Born in Leeds in 1924, Sue Ryder joined the the First Aid Nursing Yeomanry in January 1942 and became part of the Special Operations Executive (SOE) which was the secret force that carried out reconnaissance and sabotage in occupied territories. For most of the war she was assigned to the Polish unit within the SOE, and stayed with them in North Africa and Italy.

Sue Ryder

After the war, Ryder volunteered to do relief work in Europe for aid agencies. When most of the relief agencies pulled out of Poland in 1952, she stayed on a set up charitable foundations to support displaced people. She visited prisons and hospitals. In the aftermath of war there were many non-German young men who were unable to return to their own countries either due to lack of documentation or because their families were all dead. Some of these young men turned to crime, often for food, but in some cases as revenge against their former captors. Sue Ryder drove all over Germany to visit them in prisons. She advocated for them, and was not always welcomed by the authorities. At its peak she had identified 1400 ‘Bods’ as she called them. They were from all over Europe, but the majority were Poles. Ryder appealed on their behalf for their sentences to be reduced, or for their release, and for many she would be their only visitor. Some were executed and she would stay to pray with them. Sue was involved in charitable works for the rest of her life in Europe, the UK and India.

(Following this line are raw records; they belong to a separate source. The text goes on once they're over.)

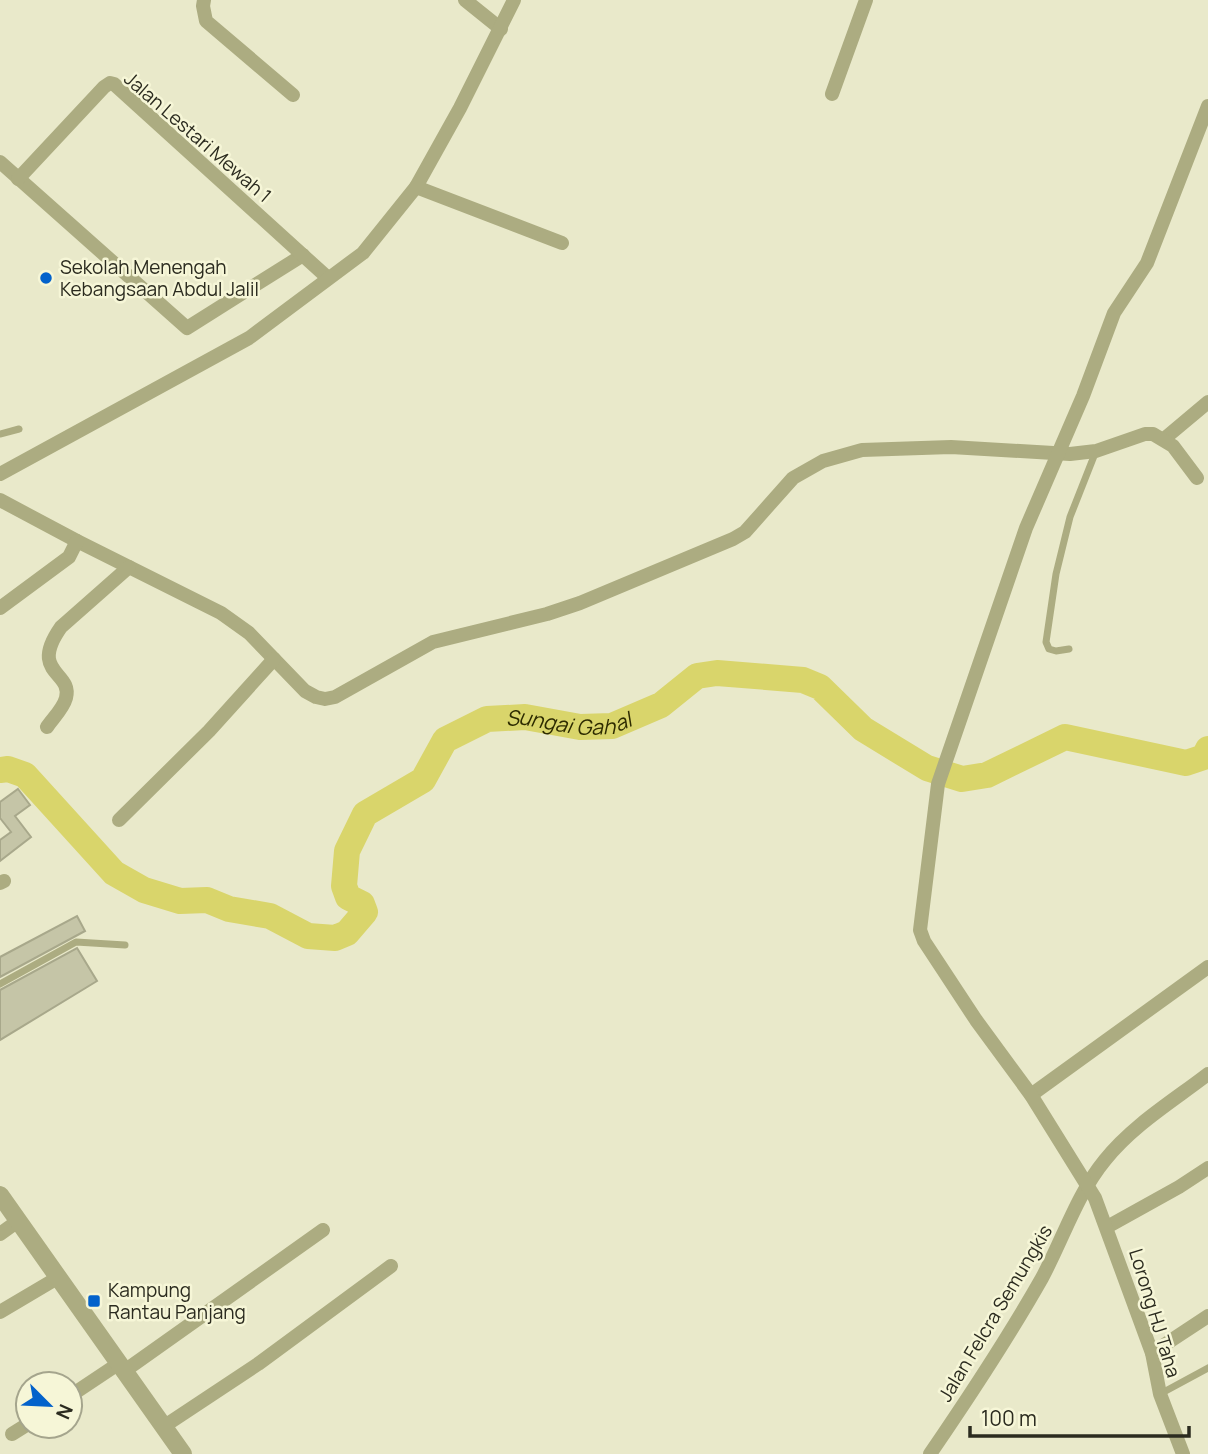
<svg xmlns="http://www.w3.org/2000/svg" width="1208" height="1454" viewBox="0 0 1208 1454" font-family="Manrope,sans-serif">
<rect width="100%" height="100%" fill="#e9e9ca"/>
<g fill="none" stroke-linecap="round" stroke-linejoin="round">
<path stroke="#d9d56b" stroke-width="26" id="s1" d="M0 770 8 769 25 775 114 873 144 890 180 901 207 900 229 909 270 916 308 936 335 938 347 933 365 912 362 904 348 897 344 886 347 851 365 814 423 780 445 740 487 719 525 717 580 727 612 726 661 705 697 676 717 673 803 680 820 687 863 729 927 768 962 779 987 775 1065 737 1186 763 1204 757 1208 749"/>
</g>
<g fill="#c5c5a7" stroke="#a8a88b" stroke-width="2">
<path d="M18 789 30 805 15 816 31 837 0 861V840L11 832 0 818V802Z"/>
<path d="M77 916 85 931 0 977V957Z"/>
<path d="M77 948 97 981 0 1040V990Z"/>
</g>
<g fill="none" stroke-linecap="round" stroke-linejoin="round">
<g stroke="#acac81" stroke-width="7">
<path d="M0 434 19 429"/>
<path d="M1069 649 1056 651 1049 649 1046 642 1056 574 1070 517 1096 451"/>
<path d="M0 984 76 942 125 945"/>
<path d="M1160 1394 1208 1368"/>
</g>
<g stroke="#acac81" stroke-width="14">
<path d="M204 0 203 6 206 21 293 95"/>
<path d="M465 0 501 29"/>
<path d="M832 94 866 0"/>
<path d="M0 162 187 328 303 255"/>
<path d="M18 179 104 87 110 83 114 84 328 278"/>
<path d="M416 187 562 243"/>
<path d="M1164 439 1208 402"/>
<path d="M0 474 249 338 363 253 416 187 460 108 514 0"/>
<path d="M0 500 77 541 221 613 249 633 305 691 316 697 325 699 335 697 433 642 547 614 580 603 733 539 745 532 793 478 823 461 862 450 951 447 1070 454 1096 451 1145 434H1153L1173 446 1197 478"/>
<path d="M0 608 69 557 77 541"/>
<path d="M47 727C53 718 63 709 66 698 73 671 28 674 61 627L129 567"/>
<path d="M119 820 209 731 274 659"/>
<path d="M0 883 4 881"/>
<path d="M1031 1095 1208 967"/>
<path d="M1107 1227 1179 1187 1208 1168"/>
<path d="M0 1234 18 1221"/>
<path d="M0 1312 59 1277"/>
<path d="M1152 1353 1208 1316"/>
<path d="M123 1372 323 1230"/>
<path d="M70 1396 118 1364"/>
<path d="M163 1427 258 1364 391 1266"/>
<path d="M12 1434 28 1424"/>
<path d="M930 1454C969 1397 1008 1338 1042 1278 1063 1239 1077 1194 1105 1160 1133 1125 1173 1101 1208 1074"/>
<path d="M1183 1454 1160 1394 1152 1353 1095 1198 1031 1095 976 1020 924 941 920 930 938 784 1026 528 1083 396 1114 313 1147 263 1208 106"/>
</g>
<path stroke="#acac81" stroke-width="18" d="M0 1195 183 1454"/>
</g>
<g fill="#0362cb" stroke="#f6f6d7" stroke-width="2.5">
<circle cx="46" cy="278" r="7"/>
<rect x="87" y="1294" width="14" height="14" rx="3.5"/>
</g>
<g text-anchor="middle" dominant-baseline="central" stroke-width="5" stroke-linejoin="round" paint-order="stroke">
<g font-size="19" fill="#2b2b1f" stroke="#f6f6d7">
<text transform="translate(198 137) rotate(41)">Jalan Lestari Mewah 1</text>
<text transform="translate(995 1313) rotate(-59)">Jalan Felcra Semungkis</text>
<text transform="translate(1155 1313) rotate(73)">Lorong HJ Taha</text>
</g>
<g font-size="19" fill="#2b2b1f" stroke="#f6f6d7" text-anchor="start">
<text x="60" y="267">Sekolah Menengah<tspan x="60" dy="22">Kebangsaan Abdul Jalil</tspan></text>
<text x="108" y="1290">Kampung<tspan x="108" dy="22">Rantau Panjang</tspan></text>
</g>
<g font-size="21" font-style="italic" fill="#2d2b00" stroke="#f6f6d7">
<text stroke="none"><textPath href="#s1" startOffset="788">Sungai Gahal</textPath></text>
</g>
</g>
<g transform="translate(49 1405) rotate(114)"><circle r="33" fill="#f6f6d7" stroke="#a5a58d" stroke-width="2"/>
<path d="M0-5L12 26L0 18L-12 26Z" fill="#0362cb"/>
<text y="-10" font-size="19" font-weight="bold" text-anchor="middle" fill="#2b2b1f">N</text>
</g>
<path d="M970 1426v10h219v-10" fill="none" stroke="#2b2b1f" stroke-width="3.5"/>
<text x="981" y="1426" font-size="21" fill="#2b2b1f" stroke="#f6f6d7" stroke-width="5" paint-order="stroke">100 m</text>
</svg>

In 1958 Sue along with Leonard Cheshire established a centre in India called Raphael, near Dehra Dun. The centre included homes for those with leprosy, people with learning disabilities, and orphaned and destitute children. The complex included a school and a hospital with a tuberculosis wing. Fundraising for this project started in Australia and New Zealand, and the projects are still operational today. Leonard and Sue had their own charitable foundations separately, but for the Raphael project they set up the Ryder-Cheshire charity for this and any other projects they established jointly.

Sue and Leonard were each awarded life peerages in their own right for their humanitarian work. Sue became Baroness Ryder of Warsaw. Leonard became Baron Cheshire of Woodhall.

Leonard and Sue were married in April 1959 at the Roman Catholic Cathedral in Bombay (Mumbai), India. Their lives were irrevocably changed by a war in which they were active participants in the horror and destruction. Yet because of that experience they found peace in their joint faith in God and in the service of thousands of people through their charitable foundations.

The Ryder-Cheshire Foundation in New Zealand raises funds and sends volunteers to Raphael in Northern India, and Klibur Domin in Timor-Leste.